View Single Post
Old 05-10-2013, 04:26 AM   #11
ChrisMikk
 
ChrisMikk's Avatar
Dojo: Mugenjuku
Location: Kyoto, Japan
Join Date: Sep 2004
Posts: 107
United_States
Offline
Re: Shioda: farm boy to sensei

I'm not sure I follow all your reasoning...

Quote:
Scott Harrington wrote: View Post
1. Yes, it was difficult after the war for all of them. But just imagine he had something called GOLD. There was a reason Japan was plundering Manchuria, Korea, Vietnam, Philippines, Burma, etc. And would 18 yo. Saito know or more importantly talk about this new cash flow.
I don't know what it is Saito said, but Shioda is quite open about his activities in Aikido Jinsei (which can now be read in English translation thanks to Jacques Payet--see the book review section on Aikiweb). During the war, after he was in China, he was sent to SE Asia. While there, he lived like a king and amassed a small fortune, although it is sounds like most of that came from dubious management of company funds. He does say he had everything he could think of gold-plated. However, when the war ended, he was placed in a camp of some kind run by the Allies until he was cleared to go back to Japan. While in the camp, he lost basically everything he had.

Now, it is possible that he stashed a fortune that he retrieved at some later time. But there is no reason to think that. He lived in near-poverty and near-starvation for a long time and relied on sponsors to support his dojo. All indications are that he didn't have "GOLD".

Quote:
Scott Harrington wrote: View Post
2. My belief is Ueshiba's fame was a lot less than put on. I bought an Omoto Kyo book thinking they'd have some stuff on him and it was a one line sentence. One sentence.

I did run across a neat New age book in the late 30's about Supermen where they had a chapter on him, but really. Judo owned the market - just look at the number of books listed from 1900 to the war. Ueshiba had one hand made book and then a picture book before the war. Heck, Takuma Hisa's Soden (11 volumes) probably had a larger circulation. Anthony J. Drexel Biddle in the United States taught thousands hand to hand combat in the U.S. for both WWI and WW II, had a movie made about him, and still most people don't know who he was. Heck, if it wasn't for Stanley Pranin, Takeda Sokaku would be just a name in Draeger's book describing how Daito ryu was one of the arts that 'influenced' Ueshiba.
Not sure how this applies. Ueshiba wasn't hypothetically investigated, he was in fact investigated.

Quote:
Scott Harrington wrote: View Post
3. So Shioda is connected but he's poor; he soon starts breaking up red menace strikers and teaching police but his father is dead; he mentions seeing war atrocities in one of his books but they wouldn't really come after him.
Yes. A lot of people saw war atrocities. Not much happened to most of them. Anyhow, seeing war atrocities and committing them aren't the same thing. Unless Aikido Jinsei is completely made-up, I don't think it sounds like Shioda was focused on killing or ripping off the local populations so much as chasing skirts and eating at good restaurants. Most of his war-time stories follow the pattern "and then I saw I my old friend X who I thought was dead and we went out and ate a feast like I hadn't had in a long time".

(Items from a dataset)
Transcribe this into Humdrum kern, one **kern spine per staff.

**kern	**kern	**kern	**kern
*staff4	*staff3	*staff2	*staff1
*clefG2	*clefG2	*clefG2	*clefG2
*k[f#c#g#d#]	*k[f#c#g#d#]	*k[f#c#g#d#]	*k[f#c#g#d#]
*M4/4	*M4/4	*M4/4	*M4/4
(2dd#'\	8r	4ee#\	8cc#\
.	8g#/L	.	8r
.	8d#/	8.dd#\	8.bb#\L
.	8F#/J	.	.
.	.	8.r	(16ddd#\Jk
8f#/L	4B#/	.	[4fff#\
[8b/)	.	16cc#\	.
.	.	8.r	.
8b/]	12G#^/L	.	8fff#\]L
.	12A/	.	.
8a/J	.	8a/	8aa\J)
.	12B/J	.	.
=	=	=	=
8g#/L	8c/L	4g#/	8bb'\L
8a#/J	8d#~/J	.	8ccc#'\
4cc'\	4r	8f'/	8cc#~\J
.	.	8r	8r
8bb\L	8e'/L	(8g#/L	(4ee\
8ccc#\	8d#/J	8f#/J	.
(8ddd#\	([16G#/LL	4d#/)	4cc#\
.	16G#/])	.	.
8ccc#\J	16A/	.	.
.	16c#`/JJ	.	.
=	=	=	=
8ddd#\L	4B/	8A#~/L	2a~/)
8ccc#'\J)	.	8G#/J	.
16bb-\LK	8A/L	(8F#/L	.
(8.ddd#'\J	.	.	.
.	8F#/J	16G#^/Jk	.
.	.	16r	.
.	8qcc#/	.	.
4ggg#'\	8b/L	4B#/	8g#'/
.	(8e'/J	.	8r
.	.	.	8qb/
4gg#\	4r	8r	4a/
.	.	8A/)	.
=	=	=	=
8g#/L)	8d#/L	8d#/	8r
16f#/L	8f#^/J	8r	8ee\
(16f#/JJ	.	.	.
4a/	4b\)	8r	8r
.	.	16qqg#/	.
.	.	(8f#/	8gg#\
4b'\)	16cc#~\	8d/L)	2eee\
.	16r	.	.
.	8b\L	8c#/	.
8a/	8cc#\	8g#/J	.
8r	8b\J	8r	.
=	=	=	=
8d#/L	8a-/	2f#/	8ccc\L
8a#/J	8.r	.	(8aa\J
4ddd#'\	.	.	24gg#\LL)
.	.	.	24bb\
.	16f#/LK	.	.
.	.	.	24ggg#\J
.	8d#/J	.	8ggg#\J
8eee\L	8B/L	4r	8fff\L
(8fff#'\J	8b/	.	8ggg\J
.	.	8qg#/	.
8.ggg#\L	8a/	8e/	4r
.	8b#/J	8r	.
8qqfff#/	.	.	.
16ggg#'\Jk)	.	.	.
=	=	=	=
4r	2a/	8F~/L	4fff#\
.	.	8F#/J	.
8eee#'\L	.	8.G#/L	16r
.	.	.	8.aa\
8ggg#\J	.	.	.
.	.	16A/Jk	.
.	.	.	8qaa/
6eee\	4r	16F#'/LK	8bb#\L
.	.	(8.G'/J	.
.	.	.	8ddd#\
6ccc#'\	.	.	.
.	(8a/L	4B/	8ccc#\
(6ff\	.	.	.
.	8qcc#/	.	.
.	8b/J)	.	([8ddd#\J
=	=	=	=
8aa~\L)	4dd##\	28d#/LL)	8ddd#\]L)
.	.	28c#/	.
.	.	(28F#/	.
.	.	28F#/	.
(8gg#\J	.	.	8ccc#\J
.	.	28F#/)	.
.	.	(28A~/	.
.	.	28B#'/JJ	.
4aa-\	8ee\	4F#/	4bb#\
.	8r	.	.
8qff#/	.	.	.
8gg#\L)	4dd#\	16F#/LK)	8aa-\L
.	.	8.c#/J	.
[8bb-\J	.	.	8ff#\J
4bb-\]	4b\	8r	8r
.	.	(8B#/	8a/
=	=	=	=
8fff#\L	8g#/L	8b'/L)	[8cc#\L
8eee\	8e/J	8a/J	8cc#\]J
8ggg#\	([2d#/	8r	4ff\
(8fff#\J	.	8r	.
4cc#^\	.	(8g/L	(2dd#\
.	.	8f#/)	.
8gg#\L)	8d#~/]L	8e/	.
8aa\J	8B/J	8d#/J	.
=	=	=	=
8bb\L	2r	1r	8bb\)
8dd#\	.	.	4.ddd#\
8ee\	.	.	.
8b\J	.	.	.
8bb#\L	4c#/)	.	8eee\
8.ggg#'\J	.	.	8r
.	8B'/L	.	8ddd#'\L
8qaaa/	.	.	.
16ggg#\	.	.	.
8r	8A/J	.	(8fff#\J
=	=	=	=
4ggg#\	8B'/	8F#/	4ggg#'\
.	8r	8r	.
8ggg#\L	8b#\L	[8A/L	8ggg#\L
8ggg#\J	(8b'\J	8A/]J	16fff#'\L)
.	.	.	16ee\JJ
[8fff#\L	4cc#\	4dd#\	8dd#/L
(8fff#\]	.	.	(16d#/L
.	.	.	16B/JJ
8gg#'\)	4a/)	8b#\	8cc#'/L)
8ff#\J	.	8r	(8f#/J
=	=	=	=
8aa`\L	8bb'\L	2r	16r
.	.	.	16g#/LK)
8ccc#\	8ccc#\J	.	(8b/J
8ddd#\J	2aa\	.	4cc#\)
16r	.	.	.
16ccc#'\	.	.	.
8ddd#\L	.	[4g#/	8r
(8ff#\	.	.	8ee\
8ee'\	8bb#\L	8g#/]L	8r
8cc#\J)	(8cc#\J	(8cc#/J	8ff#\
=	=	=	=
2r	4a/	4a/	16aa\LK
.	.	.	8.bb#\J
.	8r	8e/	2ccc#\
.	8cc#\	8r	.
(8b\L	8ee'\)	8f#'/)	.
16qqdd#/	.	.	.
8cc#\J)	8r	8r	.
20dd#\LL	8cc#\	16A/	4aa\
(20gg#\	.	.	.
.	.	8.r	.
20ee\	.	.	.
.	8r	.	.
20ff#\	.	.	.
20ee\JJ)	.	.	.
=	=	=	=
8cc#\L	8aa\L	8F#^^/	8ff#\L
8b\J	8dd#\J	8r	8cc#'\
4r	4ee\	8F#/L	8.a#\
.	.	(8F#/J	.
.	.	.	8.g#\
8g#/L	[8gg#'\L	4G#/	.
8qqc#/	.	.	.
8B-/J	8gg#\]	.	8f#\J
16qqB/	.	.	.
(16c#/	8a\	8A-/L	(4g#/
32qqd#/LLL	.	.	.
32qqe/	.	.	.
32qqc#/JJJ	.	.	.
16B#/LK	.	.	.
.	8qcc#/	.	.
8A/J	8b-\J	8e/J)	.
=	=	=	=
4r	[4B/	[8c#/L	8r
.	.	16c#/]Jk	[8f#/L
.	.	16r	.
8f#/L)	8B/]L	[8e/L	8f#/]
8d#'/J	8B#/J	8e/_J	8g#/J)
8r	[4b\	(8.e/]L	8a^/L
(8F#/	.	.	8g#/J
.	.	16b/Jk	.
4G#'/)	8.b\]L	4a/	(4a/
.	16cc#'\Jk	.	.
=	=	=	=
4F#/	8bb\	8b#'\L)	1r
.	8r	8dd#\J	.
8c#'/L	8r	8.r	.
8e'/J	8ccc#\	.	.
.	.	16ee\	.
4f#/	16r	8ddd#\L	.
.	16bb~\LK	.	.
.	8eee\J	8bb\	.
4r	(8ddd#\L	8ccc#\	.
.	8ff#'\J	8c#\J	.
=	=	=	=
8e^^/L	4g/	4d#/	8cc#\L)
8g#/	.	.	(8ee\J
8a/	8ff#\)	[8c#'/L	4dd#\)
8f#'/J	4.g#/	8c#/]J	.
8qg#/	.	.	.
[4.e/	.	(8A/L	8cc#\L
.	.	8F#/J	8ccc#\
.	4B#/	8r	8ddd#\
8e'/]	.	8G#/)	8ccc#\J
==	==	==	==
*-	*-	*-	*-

- _REQUIRED WORK_:
1. According to the forum post about Shioda, who made the English translation of Aikido Jinsei?
2. Translate this sentence from the forum post about Shioda into Spanish: "While in the camp, he lost basically everything he had."

- _SOLUTIONS TO EACH TASK_:
1. Jacques Payet

2. Mientras estuvo en el campo, perdió prácticamente todo lo que tenía.